Klägerin und Revisionsklägerin

Beklagte und Revisionsbeklagte

1. 2. 3

 

Tatbestand

I.

Die Klägerin gewährt den Hinterbliebenen (Beigeladene zu 1 bis 3) des Landwirts Ludwig S… (Sch.), der am 10. Juli 1972 tödlich verunglückt ist, im Wege der vorläufigen Fürsorge nach § 1735 Reichsversicherungsordnung (RVO) Sterbegeld, Überbrückungshilfe sowie Witwen- und Waisenrente (Bescheid vom 21. November 1972). Sch. und zwei andere Personen hatten den Auftrag, ein Waldgrundstück einzuzäunen.

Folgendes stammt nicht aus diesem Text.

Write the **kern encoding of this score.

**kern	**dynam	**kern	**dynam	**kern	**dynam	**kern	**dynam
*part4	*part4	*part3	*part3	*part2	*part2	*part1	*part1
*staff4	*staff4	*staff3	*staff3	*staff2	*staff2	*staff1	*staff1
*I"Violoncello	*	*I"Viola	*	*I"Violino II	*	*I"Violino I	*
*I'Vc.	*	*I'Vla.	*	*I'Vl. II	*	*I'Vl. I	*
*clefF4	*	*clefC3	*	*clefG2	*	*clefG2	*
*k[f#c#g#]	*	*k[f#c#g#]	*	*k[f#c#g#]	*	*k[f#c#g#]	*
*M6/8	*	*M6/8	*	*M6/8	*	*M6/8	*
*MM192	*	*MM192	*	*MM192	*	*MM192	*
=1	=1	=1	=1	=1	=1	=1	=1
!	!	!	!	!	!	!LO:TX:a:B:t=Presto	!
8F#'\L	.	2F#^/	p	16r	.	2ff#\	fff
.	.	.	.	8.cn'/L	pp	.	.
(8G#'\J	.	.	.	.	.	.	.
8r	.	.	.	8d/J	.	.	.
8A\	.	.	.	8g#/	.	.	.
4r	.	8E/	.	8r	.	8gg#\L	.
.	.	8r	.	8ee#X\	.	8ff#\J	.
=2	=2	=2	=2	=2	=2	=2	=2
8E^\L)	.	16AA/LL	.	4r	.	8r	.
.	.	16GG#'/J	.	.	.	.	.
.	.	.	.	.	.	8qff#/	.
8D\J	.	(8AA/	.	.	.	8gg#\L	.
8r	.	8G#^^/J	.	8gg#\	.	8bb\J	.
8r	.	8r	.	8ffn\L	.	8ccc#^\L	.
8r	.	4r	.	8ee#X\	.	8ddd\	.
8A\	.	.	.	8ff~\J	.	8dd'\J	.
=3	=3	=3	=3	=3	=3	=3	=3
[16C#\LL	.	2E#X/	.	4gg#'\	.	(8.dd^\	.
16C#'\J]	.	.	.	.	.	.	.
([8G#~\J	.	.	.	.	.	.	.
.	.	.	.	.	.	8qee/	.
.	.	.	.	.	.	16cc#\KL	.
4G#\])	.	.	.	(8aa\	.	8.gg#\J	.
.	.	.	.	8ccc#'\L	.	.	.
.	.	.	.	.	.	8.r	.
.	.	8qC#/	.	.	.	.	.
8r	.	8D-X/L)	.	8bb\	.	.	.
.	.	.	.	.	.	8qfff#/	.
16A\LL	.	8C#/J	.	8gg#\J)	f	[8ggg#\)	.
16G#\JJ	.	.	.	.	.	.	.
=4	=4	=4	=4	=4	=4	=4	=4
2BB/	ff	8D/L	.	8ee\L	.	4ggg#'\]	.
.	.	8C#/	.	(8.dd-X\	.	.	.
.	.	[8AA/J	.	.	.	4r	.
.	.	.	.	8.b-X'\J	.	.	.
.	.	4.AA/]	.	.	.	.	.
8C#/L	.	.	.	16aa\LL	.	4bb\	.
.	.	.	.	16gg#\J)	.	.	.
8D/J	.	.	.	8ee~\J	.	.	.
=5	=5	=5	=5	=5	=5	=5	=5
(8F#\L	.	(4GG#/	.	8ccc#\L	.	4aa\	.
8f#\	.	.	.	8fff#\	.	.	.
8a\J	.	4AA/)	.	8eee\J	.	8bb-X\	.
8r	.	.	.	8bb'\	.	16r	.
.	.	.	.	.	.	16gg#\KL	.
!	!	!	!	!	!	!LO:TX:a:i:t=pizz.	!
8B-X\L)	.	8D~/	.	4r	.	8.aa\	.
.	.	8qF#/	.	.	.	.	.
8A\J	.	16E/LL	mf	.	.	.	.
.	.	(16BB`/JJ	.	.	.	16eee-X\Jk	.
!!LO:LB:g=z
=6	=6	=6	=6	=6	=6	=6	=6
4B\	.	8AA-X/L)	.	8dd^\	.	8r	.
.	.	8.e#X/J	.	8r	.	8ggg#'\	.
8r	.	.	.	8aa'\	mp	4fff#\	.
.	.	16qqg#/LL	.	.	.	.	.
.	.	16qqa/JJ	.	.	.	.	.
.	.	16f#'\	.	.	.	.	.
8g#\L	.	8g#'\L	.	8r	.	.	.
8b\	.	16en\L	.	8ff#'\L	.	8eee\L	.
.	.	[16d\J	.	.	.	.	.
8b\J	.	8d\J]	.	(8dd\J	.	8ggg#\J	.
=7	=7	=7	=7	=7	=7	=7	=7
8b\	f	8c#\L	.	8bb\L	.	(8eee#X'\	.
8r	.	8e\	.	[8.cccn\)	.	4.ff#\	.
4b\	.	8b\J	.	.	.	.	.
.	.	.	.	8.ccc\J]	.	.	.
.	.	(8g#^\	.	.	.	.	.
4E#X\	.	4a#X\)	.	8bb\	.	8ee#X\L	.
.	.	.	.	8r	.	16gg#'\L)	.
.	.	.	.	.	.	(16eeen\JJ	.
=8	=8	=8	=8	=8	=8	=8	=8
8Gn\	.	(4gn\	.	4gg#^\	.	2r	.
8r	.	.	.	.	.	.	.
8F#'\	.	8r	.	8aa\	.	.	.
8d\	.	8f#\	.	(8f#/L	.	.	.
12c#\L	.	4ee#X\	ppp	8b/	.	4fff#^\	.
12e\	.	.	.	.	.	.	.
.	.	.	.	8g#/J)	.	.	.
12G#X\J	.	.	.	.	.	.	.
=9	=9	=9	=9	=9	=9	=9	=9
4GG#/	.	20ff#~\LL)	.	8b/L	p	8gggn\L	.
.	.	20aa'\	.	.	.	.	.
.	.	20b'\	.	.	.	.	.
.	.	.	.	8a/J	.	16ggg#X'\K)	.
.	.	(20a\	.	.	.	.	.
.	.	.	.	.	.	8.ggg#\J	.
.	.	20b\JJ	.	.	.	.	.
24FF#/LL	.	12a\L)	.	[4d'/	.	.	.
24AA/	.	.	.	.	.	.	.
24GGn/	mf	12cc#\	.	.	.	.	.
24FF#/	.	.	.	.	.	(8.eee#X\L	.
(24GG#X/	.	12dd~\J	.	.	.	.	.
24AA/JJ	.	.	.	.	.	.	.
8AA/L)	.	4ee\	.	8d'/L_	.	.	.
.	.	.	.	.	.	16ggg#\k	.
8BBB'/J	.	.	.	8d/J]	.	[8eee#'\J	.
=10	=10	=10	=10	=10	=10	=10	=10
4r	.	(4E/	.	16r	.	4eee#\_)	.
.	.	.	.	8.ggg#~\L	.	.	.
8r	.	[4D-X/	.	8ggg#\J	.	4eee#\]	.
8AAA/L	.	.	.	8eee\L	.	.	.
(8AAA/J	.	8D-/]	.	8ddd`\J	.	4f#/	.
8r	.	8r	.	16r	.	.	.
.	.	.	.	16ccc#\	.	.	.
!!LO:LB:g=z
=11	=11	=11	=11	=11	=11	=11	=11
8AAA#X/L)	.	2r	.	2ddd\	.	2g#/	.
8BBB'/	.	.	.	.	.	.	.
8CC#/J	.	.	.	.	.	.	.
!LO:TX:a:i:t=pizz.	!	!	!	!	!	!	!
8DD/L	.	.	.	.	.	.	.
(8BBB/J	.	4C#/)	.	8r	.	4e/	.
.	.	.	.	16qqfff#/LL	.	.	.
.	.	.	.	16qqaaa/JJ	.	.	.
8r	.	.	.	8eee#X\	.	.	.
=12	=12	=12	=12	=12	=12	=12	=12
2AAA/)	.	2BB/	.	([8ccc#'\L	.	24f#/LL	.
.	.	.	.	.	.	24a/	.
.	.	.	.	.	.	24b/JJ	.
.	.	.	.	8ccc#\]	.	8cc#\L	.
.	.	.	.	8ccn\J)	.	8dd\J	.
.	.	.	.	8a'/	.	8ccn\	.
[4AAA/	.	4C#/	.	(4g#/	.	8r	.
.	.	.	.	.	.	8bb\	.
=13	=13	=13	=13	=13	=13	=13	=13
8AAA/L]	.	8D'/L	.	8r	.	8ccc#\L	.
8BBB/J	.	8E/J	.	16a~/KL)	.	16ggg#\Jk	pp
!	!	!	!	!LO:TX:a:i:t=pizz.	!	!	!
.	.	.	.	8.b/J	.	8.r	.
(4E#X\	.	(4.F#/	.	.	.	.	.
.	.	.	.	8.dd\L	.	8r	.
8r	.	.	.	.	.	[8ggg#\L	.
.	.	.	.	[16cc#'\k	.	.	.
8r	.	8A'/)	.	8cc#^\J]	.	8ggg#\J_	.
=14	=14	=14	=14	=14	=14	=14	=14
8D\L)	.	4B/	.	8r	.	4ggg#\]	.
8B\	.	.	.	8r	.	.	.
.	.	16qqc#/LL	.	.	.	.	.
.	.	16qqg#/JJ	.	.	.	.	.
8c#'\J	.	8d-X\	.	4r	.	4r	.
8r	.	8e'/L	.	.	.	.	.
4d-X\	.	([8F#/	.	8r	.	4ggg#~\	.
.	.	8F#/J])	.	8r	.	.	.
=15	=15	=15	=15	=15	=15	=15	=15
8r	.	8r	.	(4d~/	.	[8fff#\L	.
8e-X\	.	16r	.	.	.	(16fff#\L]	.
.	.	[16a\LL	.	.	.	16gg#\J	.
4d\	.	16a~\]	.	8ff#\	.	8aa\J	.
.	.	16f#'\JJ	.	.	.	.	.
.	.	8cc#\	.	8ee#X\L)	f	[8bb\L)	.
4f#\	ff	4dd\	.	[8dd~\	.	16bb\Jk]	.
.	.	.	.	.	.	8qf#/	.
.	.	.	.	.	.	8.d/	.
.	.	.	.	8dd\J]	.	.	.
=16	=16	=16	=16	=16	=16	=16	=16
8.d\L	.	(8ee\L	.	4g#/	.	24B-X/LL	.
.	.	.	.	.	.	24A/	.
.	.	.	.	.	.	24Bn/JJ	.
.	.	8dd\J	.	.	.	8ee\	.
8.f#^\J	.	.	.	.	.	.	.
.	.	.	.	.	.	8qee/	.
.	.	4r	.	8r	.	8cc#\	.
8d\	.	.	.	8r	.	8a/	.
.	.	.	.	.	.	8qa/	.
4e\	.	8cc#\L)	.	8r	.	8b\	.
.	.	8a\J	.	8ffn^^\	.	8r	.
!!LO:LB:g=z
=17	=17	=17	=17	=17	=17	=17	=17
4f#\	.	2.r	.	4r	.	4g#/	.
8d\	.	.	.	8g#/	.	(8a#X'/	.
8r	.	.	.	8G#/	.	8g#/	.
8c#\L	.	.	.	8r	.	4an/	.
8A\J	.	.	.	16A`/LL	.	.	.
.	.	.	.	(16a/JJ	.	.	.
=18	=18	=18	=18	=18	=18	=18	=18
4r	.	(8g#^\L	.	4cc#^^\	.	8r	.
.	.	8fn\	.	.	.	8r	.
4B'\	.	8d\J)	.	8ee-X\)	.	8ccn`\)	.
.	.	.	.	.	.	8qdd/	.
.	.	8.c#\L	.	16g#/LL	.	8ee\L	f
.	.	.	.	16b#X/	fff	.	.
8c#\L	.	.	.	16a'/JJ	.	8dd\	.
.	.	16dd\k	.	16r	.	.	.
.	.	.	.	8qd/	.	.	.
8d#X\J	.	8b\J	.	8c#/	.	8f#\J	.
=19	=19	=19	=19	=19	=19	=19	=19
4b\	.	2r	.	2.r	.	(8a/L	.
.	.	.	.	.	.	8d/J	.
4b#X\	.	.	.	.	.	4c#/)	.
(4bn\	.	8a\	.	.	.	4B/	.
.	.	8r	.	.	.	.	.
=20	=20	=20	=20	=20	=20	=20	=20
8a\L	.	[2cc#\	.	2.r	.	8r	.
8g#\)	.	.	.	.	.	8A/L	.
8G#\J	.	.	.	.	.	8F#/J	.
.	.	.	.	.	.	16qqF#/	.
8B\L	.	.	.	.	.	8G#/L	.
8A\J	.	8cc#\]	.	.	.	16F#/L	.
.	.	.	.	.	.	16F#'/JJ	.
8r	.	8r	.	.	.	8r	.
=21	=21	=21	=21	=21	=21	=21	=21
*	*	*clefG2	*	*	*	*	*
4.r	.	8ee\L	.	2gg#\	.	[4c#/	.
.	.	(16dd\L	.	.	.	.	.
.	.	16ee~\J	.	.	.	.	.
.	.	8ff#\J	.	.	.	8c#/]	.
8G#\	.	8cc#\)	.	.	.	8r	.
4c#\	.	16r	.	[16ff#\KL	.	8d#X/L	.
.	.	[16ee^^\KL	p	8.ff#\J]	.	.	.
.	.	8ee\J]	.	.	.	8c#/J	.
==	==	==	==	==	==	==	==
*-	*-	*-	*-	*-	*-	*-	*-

Beim Transport des Materials (Holzpfähle, Drahtgeflecht) stürzte Sch. auf einer Gefällstrecke mit seiner Zugmaschine um und erlitt dabei tödliche Verletzungen. Das einzuzäunende etwa 7.150 qm große abgeholzte Waldgrundstück hatte die Mitinhaberin der Gärtnerei Otto D… in R…, Margarete D… am 3. März 1972 erworben und dort im Frühjahr 1972 junge Bäume verschiedener Sorten gepflanzt (z.B. Latschen, Grautannen, Kiefern, Wachholder, Thujen). Da die Klägerin der Auffassung war, daß das Grundstück der Gärtnerei D… zur Gewinnung von Bindegrün dienen sollte, forderte sie die Beklagte zur Anerkennung der Entschädigungspflicht auf. Diese lehnte ab.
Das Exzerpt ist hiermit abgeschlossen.